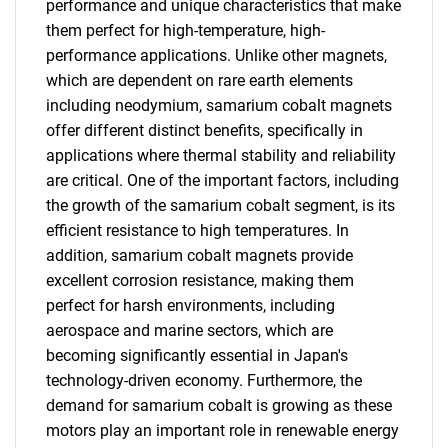
performance and unique characteristics that make
them perfect for high-temperature, high-
What are you looking
performance applications. Unlike other magnets,
which are dependent on rare earth elements
for?
including neodymium, samarium cobalt magnets
offer different distinct benefits, specifically in
applications where thermal stability and reliability
are critical. One of the important factors, including
the growth of the samarium cobalt segment, is its
efficient resistance to high temperatures. In
addition, samarium cobalt magnets provide
excellent corrosion resistance, making them
Need help finding what you are looking for?
perfect for harsh environments, including
aerospace and marine sectors, which are
becoming significantly essential in Japan's
Contact Us
technology-driven economy. Furthermore, the
demand for samarium cobalt is growing as these
motors play an important role in renewable energy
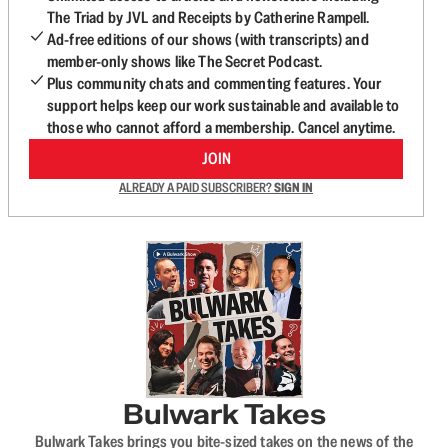
The Triad by JVL and Receipts by Catherine Rampell.
Ad-free editions of our shows (with transcripts) and
member-only shows like The Secret Podcast.
Plus community chats and commenting features. Your
support helps keep our work sustainable and available to
those who cannot afford a membership. Cancel anytime.
JOIN
ALREADY A PAID SUBSCRIBER?
SIGN IN
Bulwark Takes
Bulwark Takes brings you bite-sized takes on the news of the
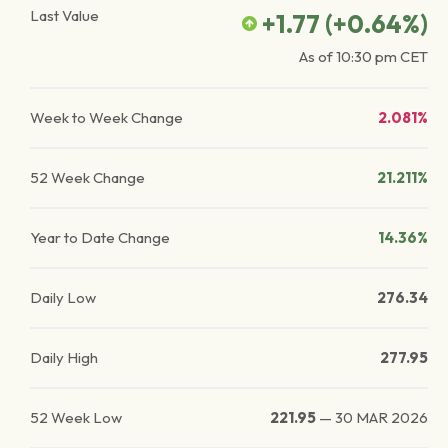
Last Value
+1.77
(
+0.64
%)
As of
10:30 pm
CET
Week to Week Change
2.081%
52 Week Change
21.211%
Year to Date Change
14.36%
Daily Low
276.34
Daily High
277.95
52 Week Low
221.95
—
30 MAR 2026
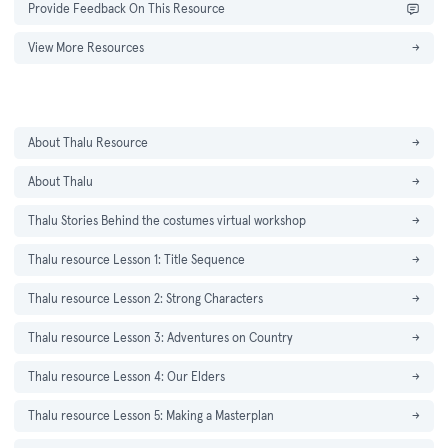
Provide Feedback On This Resource
View More Resources
→
About Thalu Resource
→
About Thalu
→
Thalu Stories Behind the costumes virtual workshop
→
Thalu resource Lesson 1: Title Sequence
→
Thalu resource Lesson 2: Strong Characters
→
Thalu resource Lesson 3: Adventures on Country
→
Thalu resource Lesson 4: Our Elders
→
Thalu resource Lesson 5: Making a Masterplan
→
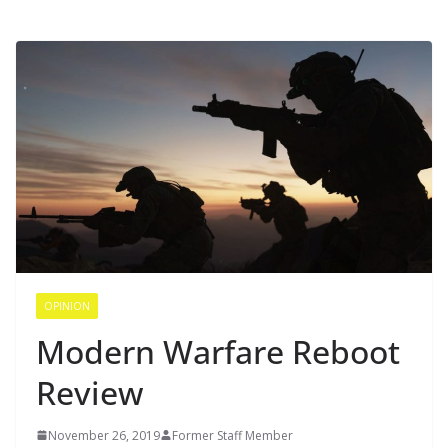
OPINION
Modern Warfare Reboot
Review
November 26, 2019
Former Staff Member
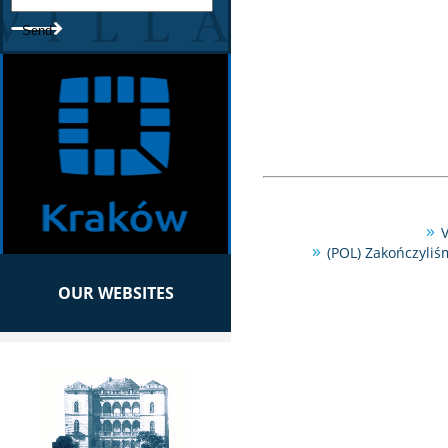
V
(POL) Zakończyliś
OUR WEBSITES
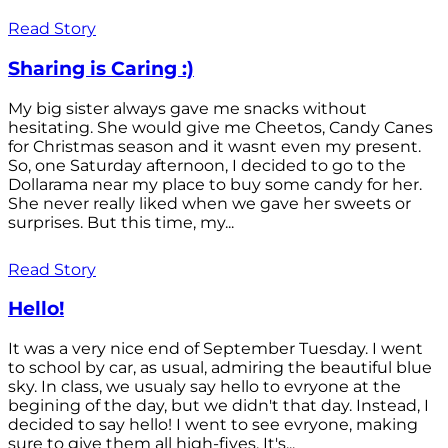
Read Story
Sharing is Caring :)
My big sister always gave me snacks without
hesitating. She would give me Cheetos, Candy Canes
for Christmas season and it wasnt even my present.
So, one Saturday afternoon, I decided to go to the
Dollarama near my place to buy some candy for her.
She never really liked when we gave her sweets or
surprises. But this time, my...
Read Story
Hello!
It was a very nice end of September Tuesday. I went
to school by car, as usual, admiring the beautiful blue
sky. In class, we usualy say hello to evryone at the
begining of the day, but we didn't that day. Instead, I
decided to say hello! I went to see evryone, making
sure to give them all high-fives. It's...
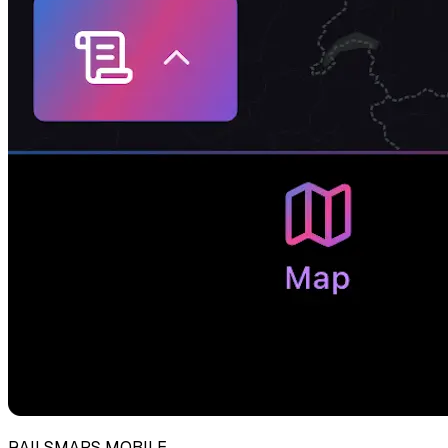
RAILSMAPS MOBILE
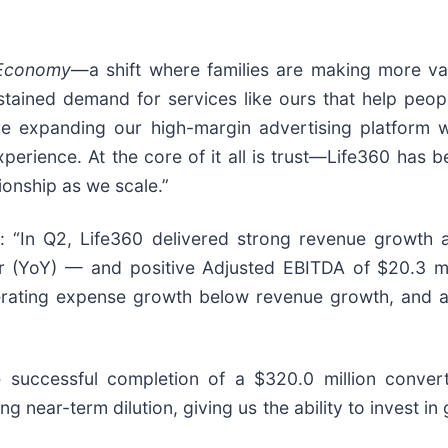
 Economy
—a shift where families are making more val
stained demand for services like ours that help peop
’re expanding our high-margin advertising platform 
ience. At the core of it all is trust—Life360 has bec
ionship as we scale.”
: “In Q2, Life360 delivered strong revenue growth an
r (YoY) — and positive Adjusted EBITDA of $20.3 
rating expense growth below revenue growth, and ac
successful completion of a $320.0 million converti
ing near-term dilution, giving us the ability to invest i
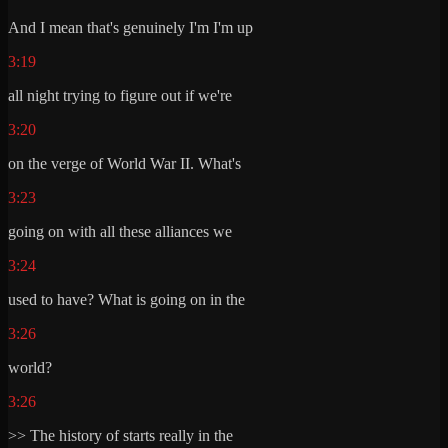
And I mean that's genuinely I'm I'm up
3:19
all night trying to figure out if we're
3:20
on the verge of World War II. What's
3:23
going on with all these alliances we
3:24
used to have? What is going on in the
3:26
world?
3:26
>> The history of starts really in the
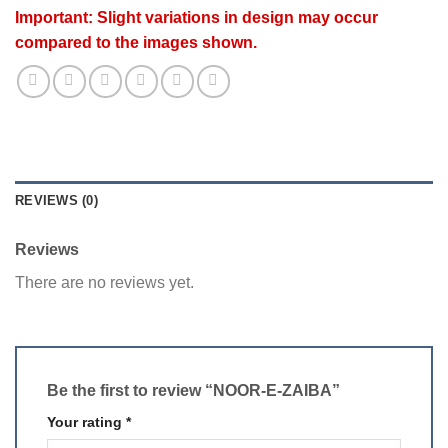
Important: Slight variations in design may occur
compared to the images shown.
REVIEWS (0)
Reviews
There are no reviews yet.
Be the first to review “NOOR-E-ZAIBA”
Your rating
*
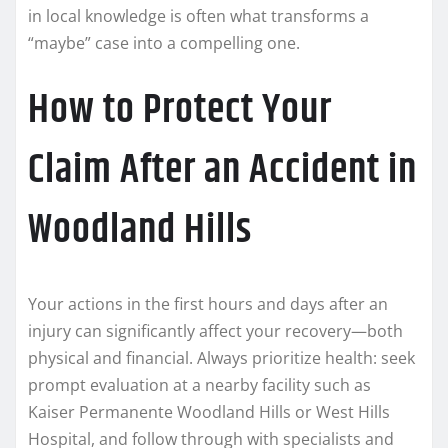
in local knowledge is often what transforms a
“maybe” case into a compelling one.
How to Protect Your
Claim After an Accident in
Woodland Hills
Your actions in the first hours and days after an
injury can significantly affect your recovery—both
physical and financial. Always prioritize health: seek
prompt evaluation at a nearby facility such as
Kaiser Permanente Woodland Hills or West Hills
Hospital, and follow through with specialists and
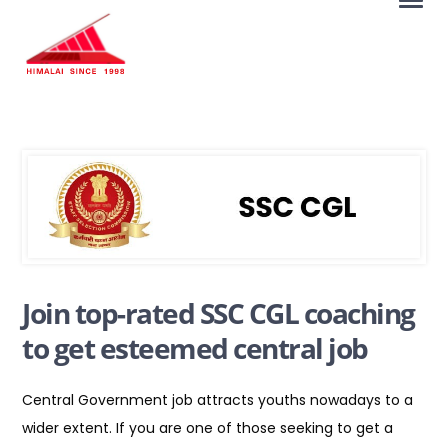
Join top-rated SSC CGL coaching
to get esteemed central job
Central Government job attracts youths nowadays to a
wider extent. If you are one of those seeking to get a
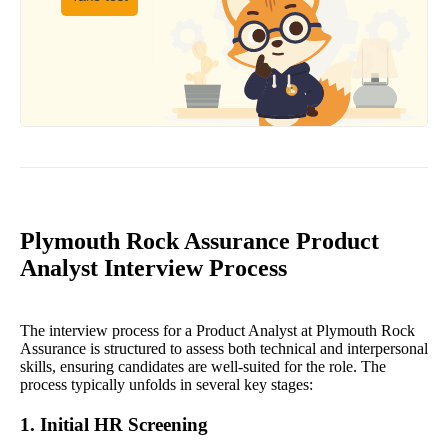
Plymouth Rock Assurance Product
Analyst Interview Process
The interview process for a Product Analyst at Plymouth Rock
Assurance is structured to assess both technical and interpersonal
skills, ensuring candidates are well-suited for the role. The
process typically unfolds in several key stages:
1. Initial HR Screening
====
__Work task__: Word for word, repeat the data above with the pictures left out.

__Solution to this problem__:
performance and unique characteristics that make
them perfect for high-temperature, high-
What are you looking
performance applications. Unlike other magnets,
which are dependent on rare earth elements
for?
including neodymium, samarium cobalt magnets
offer different distinct benefits, specifically in
applications where thermal stability and reliability
are critical. One of the important factors, including
the growth of the samarium cobalt segment, is its
efficient resistance to high temperatures. In
addition, samarium cobalt magnets provide
excellent corrosion resistance, making them
Need help finding what you are looking for?
perfect for harsh environments, including
aerospace and marine sectors, which are
becoming significantly essential in Japan's
Contact Us
technology-driven economy. Furthermore, the
demand for samarium cobalt is growing as these
motors play an important role in renewable energy
The Triad by JVL and Receipts by Catherine Rampell.
Ad-free editions of our shows (with transcripts) and
member-only shows like The Secret Podcast.
Plus community chats and commenting features. Your
support helps keep our work sustainable and available to
those who cannot afford a membership. Cancel anytime.
JOIN
ALREADY A PAID SUBSCRIBER?
SIGN IN
Bulwark Takes
Bulwark Takes brings you bite-sized takes on the news of the
Last Value
+1.77
(
+0.64
%)
As of
10:30 pm
CET
Week to Week Change
2.081%
52 Week Change
21.211%
Year to Date Change
14.36%
Daily Low
276.34
Daily High
277.95
52 Week Low
221.95
—
30 MAR 2026
Provide Feedback On This Resource
View More Resources
→
About Thalu Resource
→
About Thalu
→
Thalu Stories Behind the costumes virtual workshop
→
Thalu resource Lesson 1: Title Sequence
→
Thalu resource Lesson 2: Strong Characters
→
Thalu resource Lesson 3: Adventures on Country
→
Thalu resource Lesson 4: Our Elders
→
Thalu resource Lesson 5: Making a Masterplan
→
OPINION
Modern Warfare Reboot
Review
November 26, 2019
Former Staff Member
V
(POL) Zakończyliś
OUR WEBSITES
Read Story
Sharing is Caring :)
My big sister always gave me snacks without
hesitating. She would give me Cheetos, Candy Canes
for Christmas season and it wasnt even my present.
So, one Saturday afternoon, I decided to go to the
Dollarama near my place to buy some candy for her.
She never really liked when we gave her sweets or
surprises. But this time, my...
Read Story
Hello!
It was a very nice end of September Tuesday. I went
to school by car, as usual, admiring the beautiful blue
sky. In class, we usualy say hello to evryone at the
begining of the day, but we didn't that day. Instead, I
decided to say hello! I went to see evryone, making
sure to give them all high-fives. It's...
RAILSMAPS MOBILE
 Economy
—a shift where families are making more val
stained demand for services like ours that help peop
’re expanding our high-margin advertising platform 
ience. At the core of it all is trust—Life360 has bec
ionship as we scale.”
: “In Q2, Life360 delivered strong revenue growth an
r (YoY) — and positive Adjusted EBITDA of $20.3 
rating expense growth below revenue growth, and ac
successful completion of a $320.0 million converti
ing near-term dilution, giving us the ability to invest i
And I mean that's genuinely I'm I'm up
3:19
all night trying to figure out if we're
3:20
on the verge of World War II. What's
3:23
going on with all these alliances we
3:24
used to have? What is going on in the
3:26
world?
3:26
>> The history of starts really in the
Important: Slight variations in design may occur
compared to the images shown.
REVIEWS (0)
Reviews
There are no reviews yet.
Be the first to review “NOOR-E-ZAIBA”
Your rating
*
in local knowledge is often what transforms a
“maybe” case into a compelling one.
How to Protect Your
Claim After an Accident in
Woodland Hills
Your actions in the first hours and days after an
injury can significantly affect your recovery—both
physical and financial. Always prioritize health: seek
prompt evaluation at a nearby facility such as
Kaiser Permanente Woodland Hills or West Hills
Hospital, and follow through with specialists and
Join top-rated SSC CGL coaching
to get esteemed central job
Central Government job attracts youths nowadays to a
wider extent. If you are one of those seeking to get a
Plymouth Rock Assurance Product
Analyst Interview Process
The interview process for a Product Analyst at Plymouth Rock
Assurance is structured to assess both technical and interpersonal
skills, ensuring candidates are well-suited for the role. The
process typically unfolds in several key stages:
1. Initial HR Screening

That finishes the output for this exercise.